How To Become A Certified Phlebotomist Red Level Alabama
Making sure that you choose the most suitable phlebotomist training is an important first step toward your success in this rewarding healthcare field. As we have discussed in this article, there are several factors that go into the selection of a quality program. Phlebotomy training programs are available in a wide range of educational institutions, including community or junior colleges, vocational schools, and colleges and universities that provide an extensive range of programs in healthcare and medical sciences. Program options can differ somewhat from state to state as each state has its own requirements when it comes to phlebotomy training, certification and licensing. The most important point is that you must carefully evaluate and compare each school before making your ultimate decision. You originally came to this website due to an interest in How To Become A Certified Phlebotomist and to get more information regarding Phlebotomy School Online. However, by addressing the questions that we have furnished, you will be able to narrow down your choices so that you can pick the best phlebotomy school for you. And with the appropriate education, you can accomplish your goal of becoming a phlebotomy technician in Red Level AL.
More Bloody Wonderful Locations in Alabama
Red Level, Alabama
Red Level is located in northwest Covington County at 31°24′28″N 86°36′37″W / 31.407735°N 86.610377°W / 31.407735; -86.610377. According to the U.S. Census Bureau, the town has a total area of 1.9 square miles (5.0 km2), of which 0.004 square miles (0.01 km2), or 0.26%, is water.

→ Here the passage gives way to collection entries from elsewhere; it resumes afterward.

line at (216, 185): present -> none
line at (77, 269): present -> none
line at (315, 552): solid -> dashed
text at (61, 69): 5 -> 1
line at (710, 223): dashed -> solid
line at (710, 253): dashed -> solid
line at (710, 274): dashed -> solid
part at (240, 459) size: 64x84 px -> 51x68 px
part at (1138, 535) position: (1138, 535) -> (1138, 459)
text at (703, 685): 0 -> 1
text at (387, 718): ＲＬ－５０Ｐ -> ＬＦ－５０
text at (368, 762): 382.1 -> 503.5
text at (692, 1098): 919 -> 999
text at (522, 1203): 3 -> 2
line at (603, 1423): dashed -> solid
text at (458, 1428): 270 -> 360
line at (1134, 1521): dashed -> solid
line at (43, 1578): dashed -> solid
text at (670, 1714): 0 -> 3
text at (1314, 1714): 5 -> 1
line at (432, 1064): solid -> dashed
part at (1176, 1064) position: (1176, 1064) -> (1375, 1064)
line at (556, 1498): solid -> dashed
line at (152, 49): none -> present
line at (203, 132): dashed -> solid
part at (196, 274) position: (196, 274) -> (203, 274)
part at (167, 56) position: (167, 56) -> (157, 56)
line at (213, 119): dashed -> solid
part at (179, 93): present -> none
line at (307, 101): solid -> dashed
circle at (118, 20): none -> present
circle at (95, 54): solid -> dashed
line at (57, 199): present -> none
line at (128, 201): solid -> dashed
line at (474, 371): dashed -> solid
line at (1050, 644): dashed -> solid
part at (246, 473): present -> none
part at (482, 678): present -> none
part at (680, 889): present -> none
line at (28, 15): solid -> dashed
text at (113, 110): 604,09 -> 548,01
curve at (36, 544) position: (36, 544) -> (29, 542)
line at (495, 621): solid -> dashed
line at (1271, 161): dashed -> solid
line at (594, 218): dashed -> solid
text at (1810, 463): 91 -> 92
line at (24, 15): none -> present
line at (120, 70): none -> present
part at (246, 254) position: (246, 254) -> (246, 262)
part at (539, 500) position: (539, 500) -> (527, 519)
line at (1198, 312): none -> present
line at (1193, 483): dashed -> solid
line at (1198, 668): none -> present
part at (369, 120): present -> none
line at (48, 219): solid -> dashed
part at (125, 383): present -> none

As of the census of 2000, there were 556 people, 213 households, and 151 families residing in the town. The population density was 296.1 people per square mile (114.2/km2). There were 248 housing units at an average density of 132.1 per square mile (50.9/km2). The racial makeup of the town was 88.67% White, 10.07% Black or African American, 0.18% Native American, 0.54% from other races, and 0.54% from two or more races.
There were 213 households out of which 33.8% had children under the age of 18 living with them, 54.5% were married couples living together, 11.7% had a female householder with no husband present, and 29.1% were non-families. 28.2% of all households were made up of individuals and 15.5% had someone living alone who was 65 years of age or older. The average household size was 2.55 and the average family size was 3.09.